Basel I, yalnızca kredi riskine duyarlı bir Sermaye Yeterliliği Riski (SYR) tanımlamaktaydı. 1996 yılında yapılan değişiklik ile piyasa riskine de duyarlı hale getirildi. Bankalara kendi iç modellerini kullanma seçeneği tanındı. Bankacılık sektörünün geçirmekte olduğu değişim sürecinde hem kredi hem de piyasa riskinin daha karmaşık bir hal almasının yanında, bankacılık defterindeki faiz oranı riski, operasyonel işletme risk ve likidite riski gibi varolan standardın kapsamında olmayan riskler önem kazanmıştır.

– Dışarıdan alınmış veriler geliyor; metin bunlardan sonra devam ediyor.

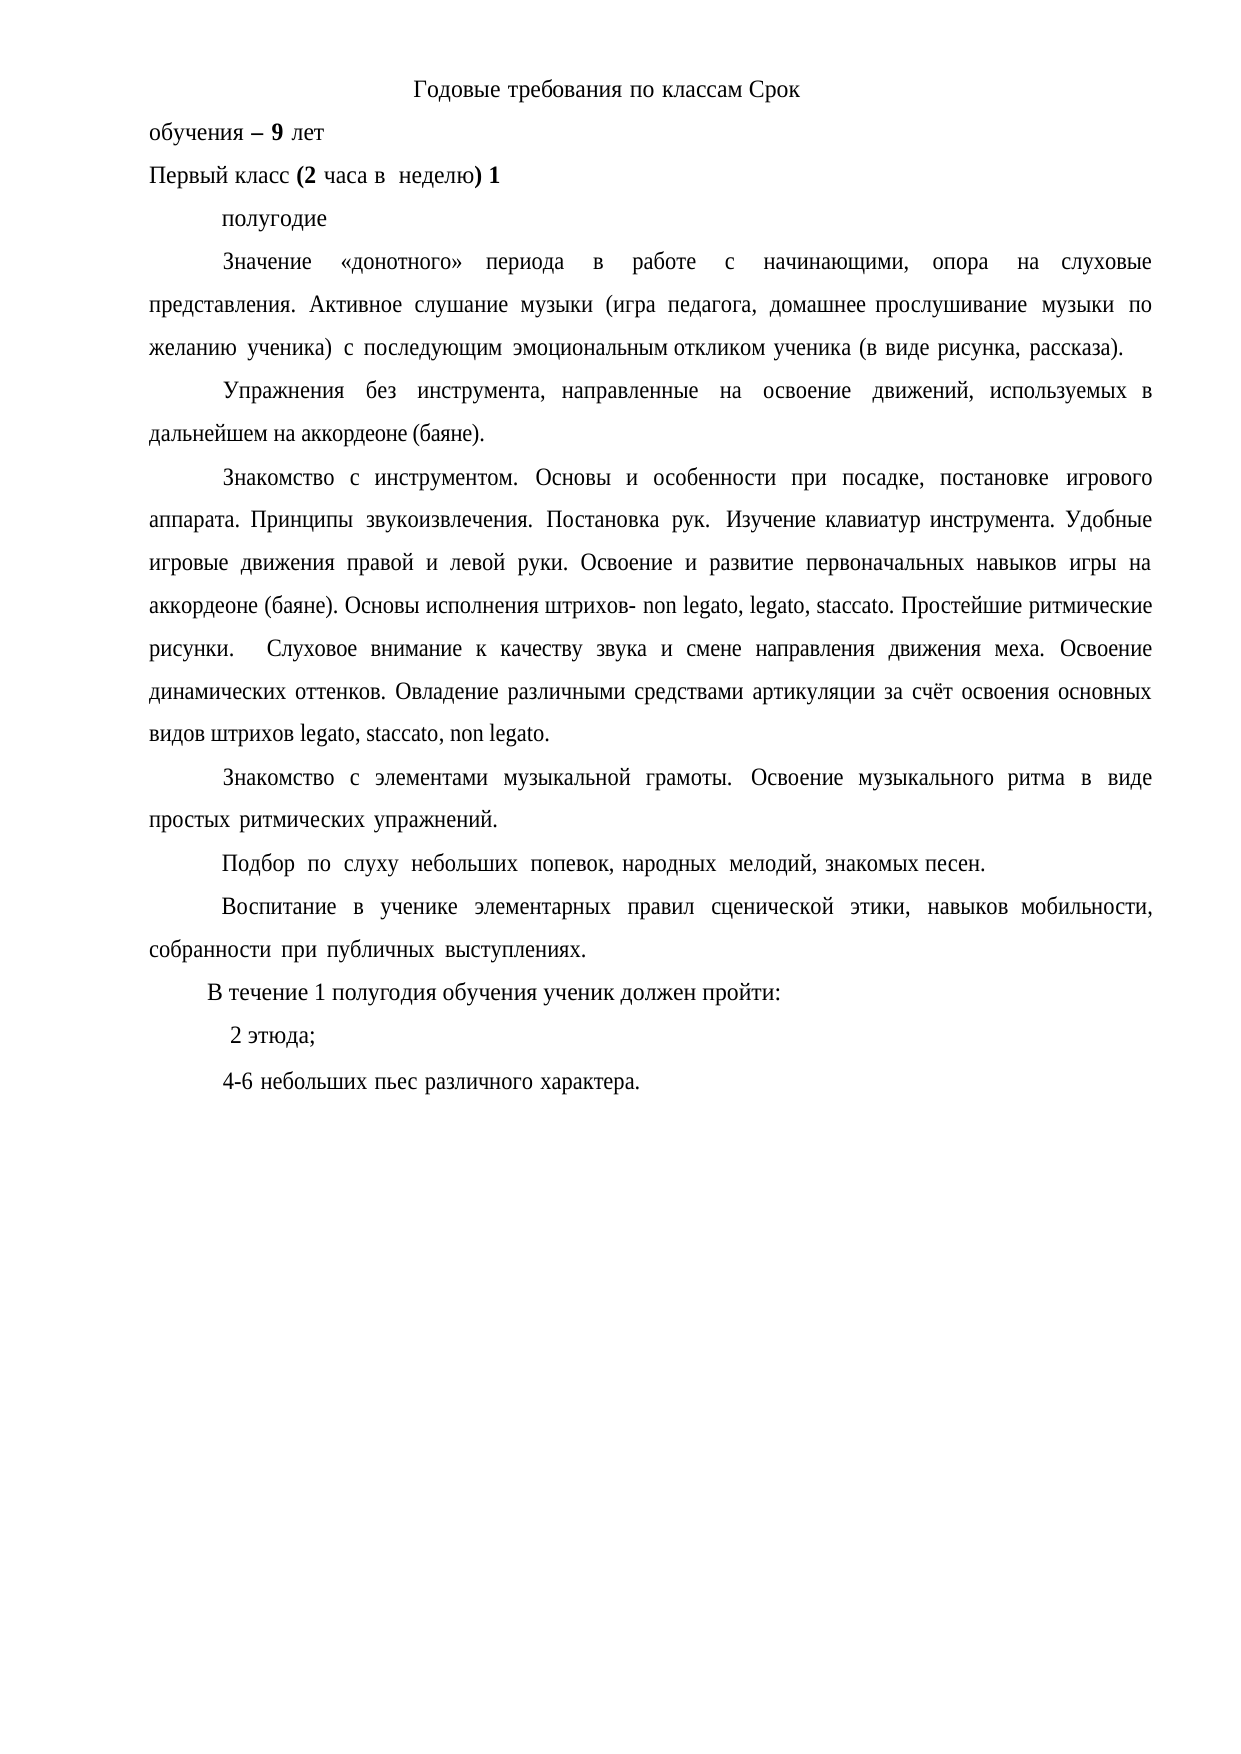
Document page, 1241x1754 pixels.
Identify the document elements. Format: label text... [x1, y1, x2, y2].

text 2 этюда; [230, 1021, 1163, 1049]
text Знакомство с элементами музыкальной грамоты. Освоение музыкального ритма в виде простых ритмических упражнений. [149, 762, 1152, 833]
text Подбор по слуху небольших попевок, народных мелодий, знакомых песен. [149, 848, 1152, 876]
text Упражнения без инструмента, направленные на освоение движений, используемых в дальнейшем на аккордеоне (баяне). [149, 375, 1152, 447]
text 4-6 небольших пьес различного характера. [223, 1066, 1163, 1095]
text Воспитание в ученике элементарных правил сценической этики, навыков мобильности, собранности при публичных выступлениях. [149, 891, 1152, 963]
text Значение «донотного» периода в работе с начинающими, опора на слуховые представления. Активное слушание музыки (игра педагога, домашнее прослушивание музыки по желанию ученика) с последующим эмоциональным откликом ученика (в виде рисунка, рассказа). [149, 246, 1152, 361]
text Годовые требования по классам Срок обучения – 9 лет [149, 74, 895, 146]
text В течение 1 полугодия обучения ученик должен пройти: [207, 977, 952, 1006]
text Знакомство с инструментом. Основы и особенности при посадке, постановке игрового аппарата. Принципы звукоизвлечения. Постановка рук. Изучение клавиатур инструмента. Удобные игровые движения правой и левой руки. Освоение и развитие первоначальных навыков игры на аккордеоне (баяне). Основы исполнения штрихов- non legato, legato, staccato. Простейшие ритмические рисунки. Слуховое внимание к качеству звука и смене направления движения меха. Освоение динамических оттенков. Овладение различными средствами артикуляции за счёт освоения основных видов штрихов legato, staccato, non legato. [149, 462, 1152, 747]
text Первый класс (2 часа в неделю) 1 полугодие [149, 161, 579, 232]
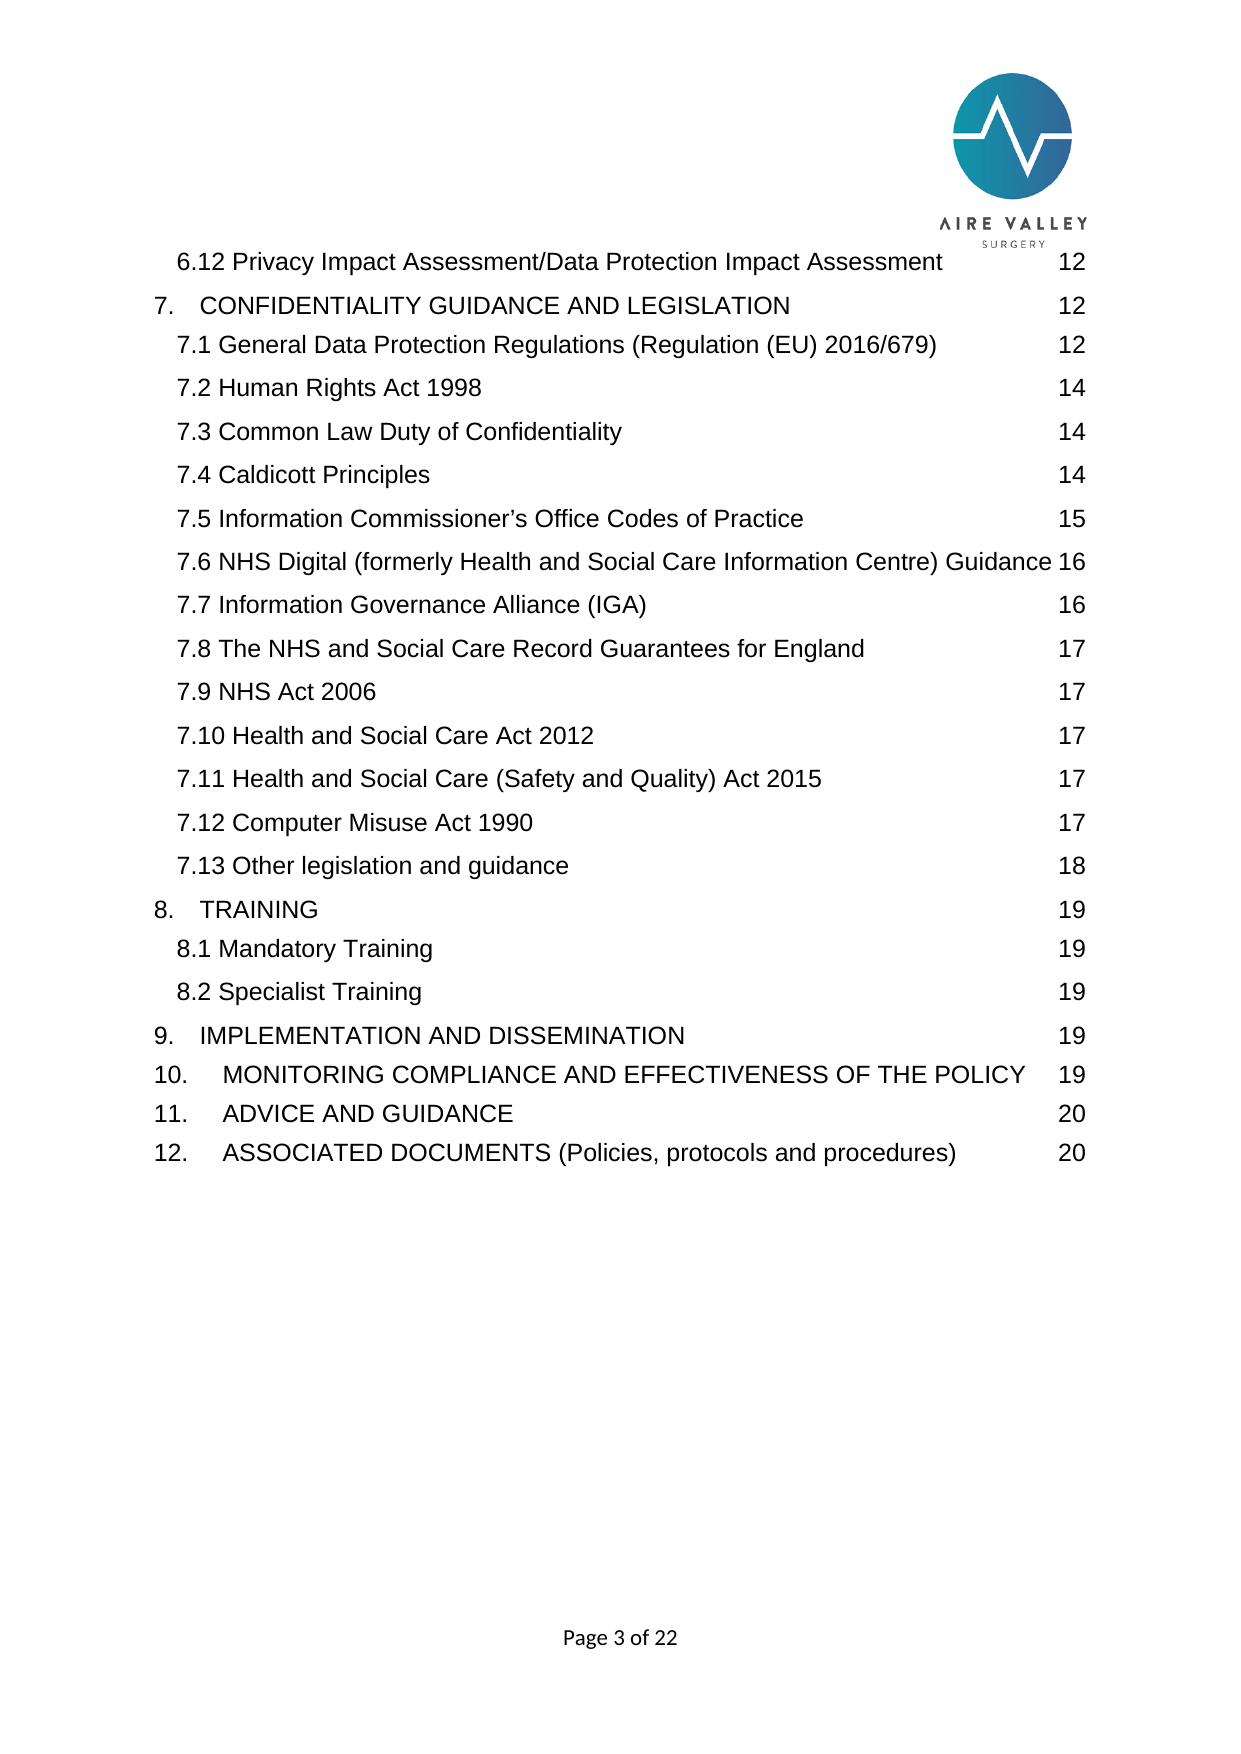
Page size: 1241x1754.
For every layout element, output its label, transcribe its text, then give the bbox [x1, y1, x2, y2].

text 8.1 Mandatory Training 19 [176, 934, 1087, 962]
text 7.11 Health and Social Care (Safety and Quality) Act 2015 17 [176, 764, 1087, 793]
text 12. ASSOCIATED DOCUMENTS (Policies, protocols and procedures) 20 [153, 1138, 1087, 1167]
text 7.5 Information Commissioner’s Office Codes of Practice 15 [176, 504, 1087, 532]
text 7.2 Human Rights Act 1998 14 [176, 373, 1087, 402]
text 7.6 NHS Digital (formerly Health and Social Care Information Centre) Guidance 16 [176, 547, 1087, 576]
text 7.1 General Data Protection Regulations (Regulation (EU) 2016/679) 12 [176, 330, 1087, 359]
text 7.10 Health and Social Care Act 2012 17 [176, 721, 1087, 749]
text 7.3 Common Law Duty of Confidentiality 14 [176, 417, 1087, 446]
text 9. IMPLEMENTATION AND DISSEMINATION 19 [153, 1021, 1087, 1049]
picture [939, 73, 1087, 248]
text 7.12 Computer Misuse Act 1990 17 [176, 808, 1087, 836]
text 7.4 Caldicott Principles 14 [176, 460, 1087, 489]
text 8. TRAINING 19 [153, 894, 1087, 923]
text 8.2 Specialist Training 19 [176, 977, 1087, 1006]
text 11. ADVICE AND GUIDANCE 20 [153, 1099, 1087, 1128]
text 7. CONFIDENTIALITY GUIDANCE AND LEGISLATION 12 [153, 291, 1087, 319]
text 10. MONITORING COMPLIANCE AND EFFECTIVENESS OF THE POLICY 19 [153, 1060, 1087, 1088]
text 7.13 Other legislation and guidance 18 [176, 851, 1087, 880]
text 6.12 Privacy Impact Assessment/Data Protection Impact Assessment 12 [176, 247, 1087, 276]
text 7.8 The NHS and Social Care Record Guarantees for England 17 [176, 634, 1087, 663]
text 7.9 NHS Act 2006 17 [176, 677, 1087, 706]
text 7.7 Information Governance Alliance (IGA) 16 [176, 591, 1087, 619]
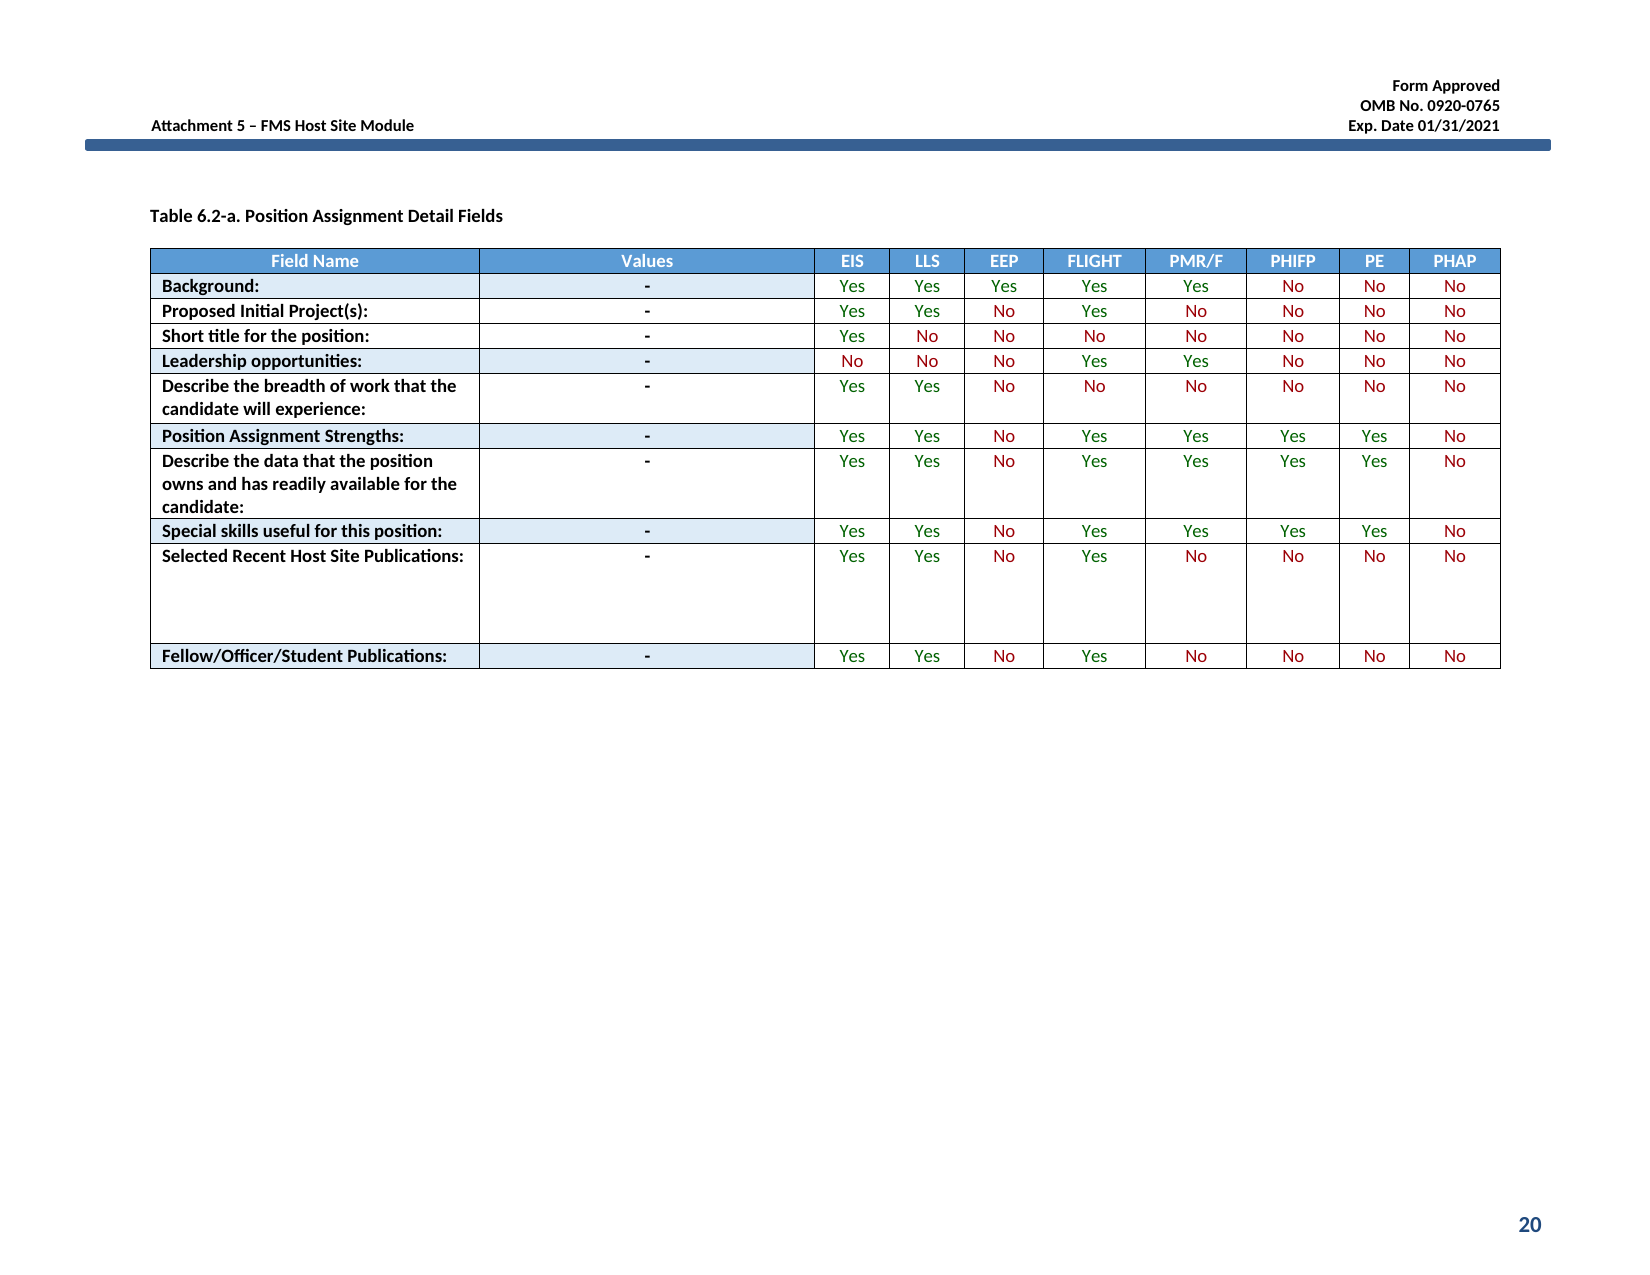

Bu durum, varolan standarda göre hesaplanan sermaye oranının, her zaman bankanın mali durumunun iyi bir göstergesi olmaması sonucunu doğurmuştur (Beşinci, 2005: 18).

Gelişmiş ülkelerde 1 Ocak 1998 tarihinde uygulanmaya başlanan Basel I, Türk Bankacılık Sektörüne 4 yıl gecikmeyle, 1 Ocak 2002’de girmiştir. Bankaların risk kültürlerinin oluşturulması ve kurumca benimsenmesi, yöneticilerin ve banka sahiplerinin bakış açılarını yeni düzenlemelere uyumlu olarak geliştirmeleri, teknolojik yatırımların tamamlanması ve personelin eğitilmesi öncelikli konular olmuştur. Zamanla mali piyasaların gelişmesi ve işlemlerin karmaşıklaşması sonucu, Basel I Standartlarının yetersiz kaldığı görülmüş ve yeni standartlar için çalışma başlatılmıştır.